The argument presented by the State relies heavily on cases which hold . that the exclusionary rule of the Fourth Amendment to the United States Constitution relating to improper searches and seizures is not applicable *945to probation revocation proceedings. (People v. Dowery (1975), 62 Ill. 2d 200, 340 N.E.2d 529; People v. Woodall (2d Dist. 1976), 44 Ill. App. 3d 1003, 358 N.E.2d 1267; People v. Swanks (4th Dist. 1975), 34 Ill. App. 3d 794, 339 N.E.2d 469.) That exclusionary rule has no relevance to this appeal. The rationale of the Illinois Supreme Court in withholding application of the exclusionary rule adopted to give effect to the Fourth Amendment was stated in People v. Dowery:

“Merely because there may exist a technical deficiency in police conduct, a trial court should not be forced to release a defendant and return him to a probationary status where there is patent evidence of a serious probation violation.” (62 Ill. 2d 200, 206, 340 N.E.2d 529, 532.)

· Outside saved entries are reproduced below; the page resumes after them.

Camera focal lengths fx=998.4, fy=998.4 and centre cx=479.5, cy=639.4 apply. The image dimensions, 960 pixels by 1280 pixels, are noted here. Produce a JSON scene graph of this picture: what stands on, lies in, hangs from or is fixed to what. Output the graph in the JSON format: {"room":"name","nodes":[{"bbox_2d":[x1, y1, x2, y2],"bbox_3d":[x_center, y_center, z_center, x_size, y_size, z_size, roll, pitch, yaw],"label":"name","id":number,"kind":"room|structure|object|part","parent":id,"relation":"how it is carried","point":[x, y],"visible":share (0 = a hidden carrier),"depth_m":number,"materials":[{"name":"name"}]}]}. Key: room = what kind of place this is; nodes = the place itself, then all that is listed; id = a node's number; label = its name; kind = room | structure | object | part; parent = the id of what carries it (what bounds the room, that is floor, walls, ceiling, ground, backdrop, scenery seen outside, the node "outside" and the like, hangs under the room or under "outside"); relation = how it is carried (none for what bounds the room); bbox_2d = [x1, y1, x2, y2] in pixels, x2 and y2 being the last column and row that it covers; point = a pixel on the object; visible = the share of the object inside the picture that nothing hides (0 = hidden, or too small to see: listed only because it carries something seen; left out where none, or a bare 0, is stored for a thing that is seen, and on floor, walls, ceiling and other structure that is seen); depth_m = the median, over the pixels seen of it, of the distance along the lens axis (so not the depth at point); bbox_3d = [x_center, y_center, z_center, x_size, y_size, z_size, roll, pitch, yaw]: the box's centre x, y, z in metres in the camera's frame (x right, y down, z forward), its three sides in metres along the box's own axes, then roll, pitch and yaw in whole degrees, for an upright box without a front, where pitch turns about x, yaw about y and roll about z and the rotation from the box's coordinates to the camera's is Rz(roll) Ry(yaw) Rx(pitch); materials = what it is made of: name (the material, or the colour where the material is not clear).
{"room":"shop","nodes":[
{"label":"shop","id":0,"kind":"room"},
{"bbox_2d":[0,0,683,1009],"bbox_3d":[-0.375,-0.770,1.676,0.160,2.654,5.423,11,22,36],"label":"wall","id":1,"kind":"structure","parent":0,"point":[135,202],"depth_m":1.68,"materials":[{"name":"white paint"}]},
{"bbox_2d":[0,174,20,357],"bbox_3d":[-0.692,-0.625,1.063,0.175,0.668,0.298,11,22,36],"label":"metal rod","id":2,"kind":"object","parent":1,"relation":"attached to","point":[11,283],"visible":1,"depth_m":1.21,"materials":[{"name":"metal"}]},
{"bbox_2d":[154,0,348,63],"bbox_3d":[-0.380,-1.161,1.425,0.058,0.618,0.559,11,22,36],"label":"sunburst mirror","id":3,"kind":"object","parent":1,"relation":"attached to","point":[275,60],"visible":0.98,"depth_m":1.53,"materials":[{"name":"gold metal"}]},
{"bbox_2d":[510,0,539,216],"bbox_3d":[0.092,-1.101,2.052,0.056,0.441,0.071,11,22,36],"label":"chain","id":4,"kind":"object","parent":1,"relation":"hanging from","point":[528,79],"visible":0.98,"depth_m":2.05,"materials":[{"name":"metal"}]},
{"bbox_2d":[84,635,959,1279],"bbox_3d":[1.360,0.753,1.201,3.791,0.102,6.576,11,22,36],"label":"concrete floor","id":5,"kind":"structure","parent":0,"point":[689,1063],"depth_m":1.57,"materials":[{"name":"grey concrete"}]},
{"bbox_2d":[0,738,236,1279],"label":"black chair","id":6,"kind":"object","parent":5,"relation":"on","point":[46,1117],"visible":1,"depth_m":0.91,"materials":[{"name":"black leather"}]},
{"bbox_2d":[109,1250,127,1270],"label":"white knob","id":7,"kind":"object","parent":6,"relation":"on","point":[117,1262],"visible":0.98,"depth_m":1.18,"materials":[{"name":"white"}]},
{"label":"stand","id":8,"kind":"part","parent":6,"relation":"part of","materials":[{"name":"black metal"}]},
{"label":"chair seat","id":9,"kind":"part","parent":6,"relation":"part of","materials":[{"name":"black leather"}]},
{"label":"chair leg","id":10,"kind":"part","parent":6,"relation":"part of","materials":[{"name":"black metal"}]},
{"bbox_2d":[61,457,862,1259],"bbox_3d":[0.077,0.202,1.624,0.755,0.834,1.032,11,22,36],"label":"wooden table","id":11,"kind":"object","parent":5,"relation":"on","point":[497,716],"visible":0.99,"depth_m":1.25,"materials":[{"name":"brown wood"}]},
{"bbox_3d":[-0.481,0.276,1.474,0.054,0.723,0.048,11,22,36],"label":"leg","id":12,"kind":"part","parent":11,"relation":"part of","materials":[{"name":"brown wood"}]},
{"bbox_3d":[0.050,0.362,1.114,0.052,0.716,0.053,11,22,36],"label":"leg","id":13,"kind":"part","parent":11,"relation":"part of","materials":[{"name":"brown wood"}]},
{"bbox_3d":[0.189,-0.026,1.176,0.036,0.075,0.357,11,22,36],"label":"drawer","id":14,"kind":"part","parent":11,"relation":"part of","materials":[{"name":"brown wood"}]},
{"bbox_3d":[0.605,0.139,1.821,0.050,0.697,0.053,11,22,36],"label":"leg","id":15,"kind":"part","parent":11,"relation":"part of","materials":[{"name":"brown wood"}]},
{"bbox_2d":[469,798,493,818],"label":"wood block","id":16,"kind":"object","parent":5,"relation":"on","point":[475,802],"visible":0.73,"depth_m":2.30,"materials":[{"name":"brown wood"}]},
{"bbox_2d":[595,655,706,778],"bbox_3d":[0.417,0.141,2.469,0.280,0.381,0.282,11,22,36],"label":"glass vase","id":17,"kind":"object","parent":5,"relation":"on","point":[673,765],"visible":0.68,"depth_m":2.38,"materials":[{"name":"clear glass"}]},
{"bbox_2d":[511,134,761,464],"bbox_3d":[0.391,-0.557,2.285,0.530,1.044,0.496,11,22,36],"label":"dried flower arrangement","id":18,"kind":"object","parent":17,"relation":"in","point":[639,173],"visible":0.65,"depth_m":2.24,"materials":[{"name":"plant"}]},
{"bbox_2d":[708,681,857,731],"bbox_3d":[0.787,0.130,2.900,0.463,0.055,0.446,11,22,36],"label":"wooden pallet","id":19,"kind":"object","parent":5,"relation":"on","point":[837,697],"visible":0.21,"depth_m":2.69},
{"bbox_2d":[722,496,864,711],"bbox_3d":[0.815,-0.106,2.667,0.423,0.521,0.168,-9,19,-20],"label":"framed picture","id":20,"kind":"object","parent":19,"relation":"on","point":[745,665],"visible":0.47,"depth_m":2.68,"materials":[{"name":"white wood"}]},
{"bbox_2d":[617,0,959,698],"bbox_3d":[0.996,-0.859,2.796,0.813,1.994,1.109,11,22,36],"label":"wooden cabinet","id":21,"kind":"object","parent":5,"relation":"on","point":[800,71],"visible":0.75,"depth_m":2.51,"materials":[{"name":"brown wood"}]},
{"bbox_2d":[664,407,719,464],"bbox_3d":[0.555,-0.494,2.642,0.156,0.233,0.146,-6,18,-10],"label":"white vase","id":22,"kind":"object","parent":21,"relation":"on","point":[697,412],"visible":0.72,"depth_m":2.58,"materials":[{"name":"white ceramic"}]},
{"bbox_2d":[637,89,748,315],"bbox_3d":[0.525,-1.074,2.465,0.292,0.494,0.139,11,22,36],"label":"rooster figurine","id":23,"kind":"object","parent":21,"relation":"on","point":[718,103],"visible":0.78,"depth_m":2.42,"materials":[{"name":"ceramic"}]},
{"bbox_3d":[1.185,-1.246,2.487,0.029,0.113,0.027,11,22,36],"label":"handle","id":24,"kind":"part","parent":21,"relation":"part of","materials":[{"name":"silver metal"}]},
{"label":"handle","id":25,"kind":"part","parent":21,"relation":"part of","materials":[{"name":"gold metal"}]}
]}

However, this rationale points up the distinctions between cases involving the Fourth Amendment and cases involving Miranda’s protection of the Fifth Amendment privilege against self-incrimination during in-custody situations. In a case involving an improper search and seizure there is evidence of a probation violation which was merely improperly discovered. In the case of an improperly elicited confession, the improper conduct created the evidence. Furthermore, the State can not argue that there are no exclusionary rules available in a probation revocation proceeding, for the evidentiary exclusionary rule of hearsay is equaUy applicable to probation revocation proceeding as to other criminal cases. People v. Wilson (3d Dist. 1976), 44 Ill. App. 3d 15, 357 N.E.2d 842.

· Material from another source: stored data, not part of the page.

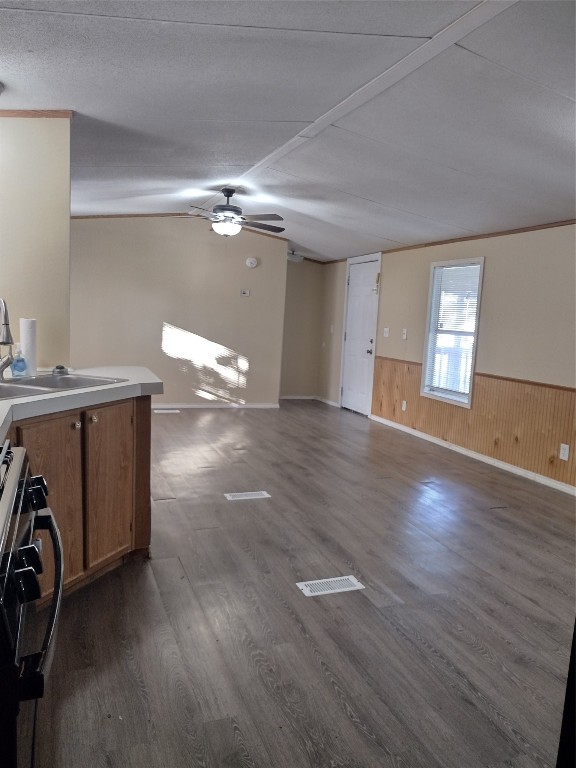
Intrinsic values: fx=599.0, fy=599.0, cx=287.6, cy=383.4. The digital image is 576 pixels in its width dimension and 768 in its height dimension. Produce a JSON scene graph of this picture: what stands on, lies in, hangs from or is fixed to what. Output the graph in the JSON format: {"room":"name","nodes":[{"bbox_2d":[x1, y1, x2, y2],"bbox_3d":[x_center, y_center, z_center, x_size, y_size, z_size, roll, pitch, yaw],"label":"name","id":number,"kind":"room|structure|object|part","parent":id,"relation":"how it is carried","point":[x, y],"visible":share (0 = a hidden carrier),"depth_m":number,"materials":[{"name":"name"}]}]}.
{"room":"living room","nodes":[
{"label":"living room","id":0,"kind":"room"},
{"bbox_2d":[0,113,71,369],"bbox_3d":[-1.750,-0.387,3.389,0.898,2.379,0.221,0,7,-20],"label":"left wall","id":1,"kind":"structure","parent":0,"point":[67,220],"depth_m":3.38,"materials":[{"name":"beige paint"}]},
{"bbox_2d":[0,109,74,118],"bbox_3d":[-1.664,-1.513,3.247,0.835,0.062,0.213,0,7,-20],"label":"crown molding","id":2,"kind":"structure","parent":1,"relation":"attached to","point":[45,115],"depth_m":3.33,"materials":[{"name":"brown wood"}]},
{"bbox_2d":[68,214,287,406],"bbox_3d":[-1.726,-0.948,7.679,3.458,2.537,0.121,0,7,-20],"label":"back wall","id":3,"kind":"structure","parent":0,"point":[216,249],"depth_m":7.71,"materials":[{"name":"beige paint"}]},
{"bbox_2d":[68,213,284,239],"bbox_3d":[-1.698,-2.053,7.543,2.991,0.176,0.028,0,7,-20],"label":"crown molding","id":4,"kind":"structure","parent":3,"relation":"attached to","point":[78,217],"depth_m":7.45,"materials":[{"name":"brown wood"}]},
{"bbox_2d":[150,402,279,408],"bbox_3d":[-1.660,0.287,7.858,3.152,0.077,0.014,0,7,-20],"label":"baseboard","id":5,"kind":"structure","parent":3,"relation":"attached to","point":[165,405],"depth_m":8.11,"materials":[{"name":"white paint"}]},
{"bbox_2d":[240,288,249,296],"bbox_3d":[-0.565,-1.185,7.820,0.136,0.098,0.032,0,7,-20],"label":"thermostat","id":6,"kind":"object","parent":3,"relation":"attached to","point":[246,294],"visible":0.99,"depth_m":7.82,"materials":[{"name":"white"}]},
{"bbox_2d":[246,256,257,267],"bbox_3d":[-0.476,-1.586,7.832,0.140,0.136,0.045,0,7,-20],"label":"smoke detector","id":7,"kind":"object","parent":3,"relation":"attached to","point":[252,262],"visible":0.99,"depth_m":7.82,"materials":[{"name":"white plastic"}]},
{"bbox_2d":[0,0,575,262],"bbox_3d":[-0.018,-1.628,4.176,5.887,0.121,9.778,0,7,-20],"label":"ceiling","id":8,"kind":"structure","parent":0,"point":[24,20],"depth_m":3.14,"materials":[{"name":"paint"}]},
{"bbox_2d":[181,188,285,236],"bbox_3d":[-0.542,-1.597,5.635,1.093,0.457,1.077,5,7,15],"label":"ceiling fan","id":9,"kind":"object","parent":8,"relation":"hanging from","point":[228,196],"visible":0.99,"depth_m":5.54,"materials":[{"name":"metal"}]},
{"bbox_2d":[287,250,302,261],"bbox_3d":[0.070,-1.830,8.623,0.281,0.130,0.241,0,7,-20],"label":"ceiling light","id":10,"kind":"object","parent":8,"relation":"attached to","point":[299,257],"visible":0.75,"depth_m":8.54,"materials":[{"name":"white"}]},
{"bbox_2d":[229,0,518,189],"bbox_3d":[0.385,-1.503,3.120,0.148,0.022,6.512,0,7,-20],"label":"ceiling beam","id":11,"kind":"structure","parent":8,"relation":"attached to","point":[277,155],"depth_m":2.81,"materials":[{"name":"white paint"}]},
{"bbox_2d":[27,399,575,767],"bbox_3d":[-0.124,0.856,4.242,5.196,0.100,9.810,0,7,-20],"label":"floor","id":12,"kind":"structure","parent":0,"point":[173,421],"depth_m":2.63,"materials":[{"name":"brown wood"}]},
{"bbox_2d":[0,439,64,767],"bbox_3d":[-0.855,0.613,1.255,0.730,0.971,0.784,0,7,-20],"label":"stove","id":13,"kind":"object","parent":12,"relation":"on","point":[16,465],"visible":1,"depth_m":1.17,"materials":[{"name":"black metal"}]},
{"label":"control knobs","id":14,"kind":"part","parent":13,"relation":"part of","materials":[{"name":"black plastic"}]},
{"bbox_3d":[-0.509,0.380,1.164,0.056,0.064,0.054,0,7,-20],"label":"control knobs","id":15,"kind":"part","parent":13,"relation":"part of","materials":[{"name":"black plastic"}]},
{"bbox_3d":[-0.517,0.355,1.195,0.050,0.056,0.051,0,7,-20],"label":"control knob","id":16,"kind":"part","parent":13,"relation":"part of","materials":[{"name":"black plastic"}]},
{"bbox_3d":[-0.627,0.274,1.491,0.055,0.060,0.058,0,7,-20],"label":"control knob","id":17,"kind":"part","parent":13,"relation":"part of","materials":[{"name":"black plastic"}]},
{"bbox_3d":[-0.527,0.443,1.306,0.094,0.093,0.513,0,7,-20],"label":"oven handle","id":18,"kind":"part","parent":13,"relation":"part of","materials":[{"name":"black metal"}]},
{"bbox_2d":[7,395,152,600],"bbox_3d":[-1.169,0.509,2.596,0.855,0.852,1.032,0,7,-20],"label":"base cabinet","id":19,"kind":"object","parent":12,"relation":"on","point":[122,412],"visible":0.56,"depth_m":2.66,"materials":[{"name":"brown wood"}]},
{"bbox_3d":[-1.032,0.577,2.619,0.170,0.740,0.193,0,7,-20],"label":"cabinet door","id":20,"kind":"part","parent":19,"relation":"part of","materials":[{"name":"brown wood"}]},
{"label":"knob","id":21,"kind":"part","parent":19,"relation":"part of","materials":[{"name":"metal"}]},
{"bbox_2d":[0,366,162,440],"bbox_3d":[-1.251,0.047,2.492,1.194,0.056,1.776,0,7,-20],"label":"countertop","id":22,"kind":"structure","parent":19,"relation":"on","point":[132,383],"depth_m":2.58,"materials":[{"name":"white laminate"}]},
{"bbox_2d":[0,298,13,380],"bbox_3d":[-1.362,-0.218,2.788,0.168,0.394,0.218,0,7,-20],"label":"faucet","id":23,"kind":"object","parent":22,"relation":"on","point":[7,329],"visible":0.99,"depth_m":2.79,"materials":[{"name":"silver metal"}]},
{"bbox_2d":[10,346,27,376],"bbox_3d":[-1.343,-0.110,2.985,0.073,0.151,0.061,0,7,-20],"label":"soap bottle","id":24,"kind":"object","parent":22,"relation":"on","point":[19,367],"visible":0.99,"depth_m":2.96,"materials":[{"name":"plastic"}]},
{"bbox_2d":[19,317,36,376],"bbox_3d":[-1.355,-0.196,3.118,0.094,0.290,0.097,0,7,-20],"label":"paper towel roll","id":25,"kind":"object","parent":22,"relation":"on","point":[27,331],"visible":0.83,"depth_m":3.08,"materials":[{"name":"white paper"}]},
{"bbox_2d":[0,371,127,398],"bbox_3d":[-1.199,0.078,2.766,0.514,0.166,0.847,6,7,21],"label":"sink","id":26,"kind":"object","parent":22,"relation":"in","point":[37,383],"visible":0.48,"depth_m":2.92,"materials":[{"name":"silver metal"}]},
{"bbox_2d":[52,364,68,375],"bbox_3d":[-1.207,-0.075,3.175,0.086,0.048,0.085,0,7,-20],"label":"sink stopper","id":27,"kind":"object","parent":26,"relation":"on","point":[60,368],"visible":1,"depth_m":3.15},
{"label":"knob","id":28,"kind":"part","parent":19,"relation":"part of","materials":[{"name":"gold metal"}]},
{"bbox_3d":[-0.900,0.533,3.041,0.136,0.746,0.229,0,7,-20],"label":"cabinet door","id":29,"kind":"part","parent":19,"relation":"part of","materials":[{"name":"brown wood"}]},
{"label":"end panel","id":30,"kind":"part","parent":19,"relation":"part of","materials":[{"name":"brown wood"}]},
{"bbox_2d":[154,408,179,413],"bbox_3d":[-1.544,0.349,7.579,0.343,0.008,0.153,0,7,-20],"label":"floor vent","id":31,"kind":"object","parent":12,"relation":"in","point":[170,410],"visible":0.99,"depth_m":7.55,"materials":[{"name":"white metal"}]},
{"bbox_2d":[224,490,270,500],"bbox_3d":[-0.282,0.804,4.283,0.344,0.007,0.150,0,7,-20],"label":"floor vent","id":32,"kind":"object","parent":12,"relation":"in","point":[260,496],"visible":0.96,"depth_m":4.27,"materials":[{"name":"white metal"}]},
{"bbox_2d":[296,575,364,596],"bbox_3d":[0.204,0.980,2.914,0.308,0.006,0.131,0,7,-20],"label":"floor vent","id":33,"kind":"object","parent":12,"relation":"in","point":[355,583],"visible":0.97,"depth_m":2.91,"materials":[{"name":"white metal"}]},
{"bbox_2d":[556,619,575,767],"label":"object","id":34,"kind":"object","parent":12,"relation":"on","point":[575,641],"visible":0.96,"depth_m":1.27,"materials":[{"name":"black"}]},
{"bbox_2d":[280,258,324,398],"bbox_3d":[0.085,-0.957,9.259,1.008,2.403,0.134,0,7,-20],"label":"hallway wall","id":35,"kind":"structure","parent":0,"point":[296,370],"depth_m":9.26,"materials":[{"name":"beige paint"}]},
{"bbox_2d":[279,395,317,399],"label":"baseboard","id":36,"kind":"structure","parent":35,"relation":"attached to","point":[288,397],"depth_m":9.51,"materials":[{"name":"white paint"}]},
{"bbox_2d":[319,222,575,491],"bbox_3d":[2.185,-0.362,5.002,0.139,2.398,9.242,0,7,-20],"label":"right wall","id":37,"kind":"structure","parent":0,"point":[491,270],"depth_m":5.46,"materials":[{"name":"beige paint"}]},
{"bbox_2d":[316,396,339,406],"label":"baseboard","id":38,"kind":"structure","parent":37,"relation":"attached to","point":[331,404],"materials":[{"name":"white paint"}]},
{"bbox_2d":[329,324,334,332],"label":"light switch","id":39,"kind":"object","parent":37,"relation":"attached to","point":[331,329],"visible":0.99,"depth_m":8.75,"materials":[{"name":"white plastic"}]},
{"bbox_2d":[340,256,380,414],"bbox_3d":[0.953,-0.623,8.206,0.101,2.052,0.915,0,7,-20],"label":"door","id":40,"kind":"structure","parent":37,"relation":"in","point":[352,347],"depth_m":8.19,"materials":[{"name":"white paint"}]},
{"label":"doorknob","id":41,"kind":"part","parent":40,"relation":"part of","materials":[{"name":"metal"}]},
{"bbox_2d":[383,327,389,336],"bbox_3d":[1.215,-0.638,7.416,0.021,0.120,0.116,0,7,-20],"label":"light switch","id":42,"kind":"object","parent":37,"relation":"attached to","point":[386,334],"visible":0.98,"depth_m":7.41,"materials":[{"name":"white plastic"}]},
{"bbox_2d":[402,328,407,339],"bbox_3d":[1.347,-0.576,6.927,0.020,0.121,0.072,0,7,-20],"label":"light switch","id":43,"kind":"object","parent":37,"relation":"attached to","point":[404,336],"visible":0.98,"depth_m":6.92,"materials":[{"name":"white plastic"}]},
{"bbox_2d":[329,220,575,263],"bbox_3d":[2.233,-1.320,5.023,0.026,0.048,5.670,0,7,-20],"label":"crown molding","id":44,"kind":"structure","parent":37,"relation":"attached to","point":[466,237],"depth_m":5.73,"materials":[{"name":"brown wood"}]},
{"bbox_2d":[420,255,484,406],"bbox_3d":[1.734,-0.521,6.203,0.133,1.479,0.879,0,7,-20],"label":"window","id":45,"kind":"structure","parent":37,"relation":"in","point":[431,292],"depth_m":6.30,"materials":[{"name":"white glass"}]},
{"bbox_2d":[426,263,479,396],"bbox_3d":[1.719,-0.555,6.207,0.042,1.283,0.748,0,7,-20],"label":"window blind","id":46,"kind":"object","parent":45,"relation":"attached to","point":[448,268],"visible":0.87,"depth_m":6.19,"materials":[{"name":"white plastic"}]},
{"bbox_2d":[367,416,575,495],"bbox_3d":[2.166,0.825,4.837,0.014,0.077,6.128,0,7,-20],"label":"baseboard","id":47,"kind":"structure","parent":37,"relation":"attached to","point":[510,468],"depth_m":5.65,"materials":[{"name":"white paint"}]},
{"bbox_2d":[371,355,575,487],"bbox_3d":[2.183,0.424,4.948,0.018,0.732,5.826,0,7,-20],"label":"wood wainscoting","id":48,"kind":"structure","parent":37,"relation":"attached to","point":[431,428],"depth_m":5.61,"materials":[{"name":"brown wood"}]},
{"bbox_2d":[401,400,406,410],"bbox_3d":[1.360,0.258,7.015,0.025,0.128,0.076,0,7,-20],"label":"wall socket","id":49,"kind":"object","parent":48,"relation":"attached to","point":[404,407],"visible":0.98,"depth_m":7.01,"materials":[{"name":"white plastic"}]},
{"bbox_2d":[559,443,569,460],"bbox_3d":[2.187,0.539,4.747,0.009,0.118,0.072,0,7,-20],"label":"wall socket","id":50,"kind":"object","parent":48,"relation":"attached to","point":[565,457],"visible":0.98,"depth_m":4.74,"materials":[{"name":"white plastic"}]},
{"bbox_2d":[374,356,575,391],"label":"chair rail","id":51,"kind":"object","parent":37,"relation":"attached to","point":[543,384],"visible":0.5,"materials":[{"name":"brown wood"}]}
]}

A respondent admitting to a violation of probation is entitled to the same due process protection as applies to a defendant entering a guilty plea. (People v. Pier (1972), 51 Ill. 2d 96, 281 N.E.2d 289.) This statement of policy has been interpreted to mean that, although the admonitions of Supreme Court Rule 402 (Ill. Rev. Stat. 1975, ch. 110A, par. 402) need not be given to a respondent admitting to probation violations, due process of law requires that a respondent’s admissions be voluntarily made. (In re Haggins (1977), 67 Ill. 2d 102, 364 N.E.2d 54; People v. Beard (1974), 59 Ill. 2d 220, 319 N.E.2d 745; People v. Godsey (2d Dist. 1974), 22 Ill. App. 3d 382, 317 N.E.2d 157.) This court has' recently observed that the entire purpose of the Miranda safeguards is to ensure the voluntariness of confessions made while the accused is in the custody of the police. (People v. Nestrick (3d Dist. 1977), 45 Ill. App. 3d 519, 359 N.E.2d 503.) The logical extension of this reasoning requires that we recognize in probation revocation proceedings a rule excluding the admission into evidence any admission of a probation violation obtained while the respondent was in the custody of the police and in violation of the respondent’s Miranda rights.

Lastly, the State caUs our attention to an unpublished opinion, People v. Thomas (No. 13815, 4th Dist., Jan. 20, 1977). That opinion was filed under *946Supreme Court Rule 23 (Ill. Rev. Stat. 1975, ch. 110A, par. 23) which allows for the disposition of a case by order if the appeUate court finds that the opinion has no precedential value, that no substantial question was presented or that jurisdiction is lacking. Since the precedential value of the Thomas decision is in question and we disagree with the reasoning of the court entering that decision, we refuse to follow it.

Accordingly, the judgment of the Circuit Court of Knox County is reversed and the cause is remanded for a new hearing.

Reversed and remanded.

ALLOY, P. J., and STOUDER, J., concur.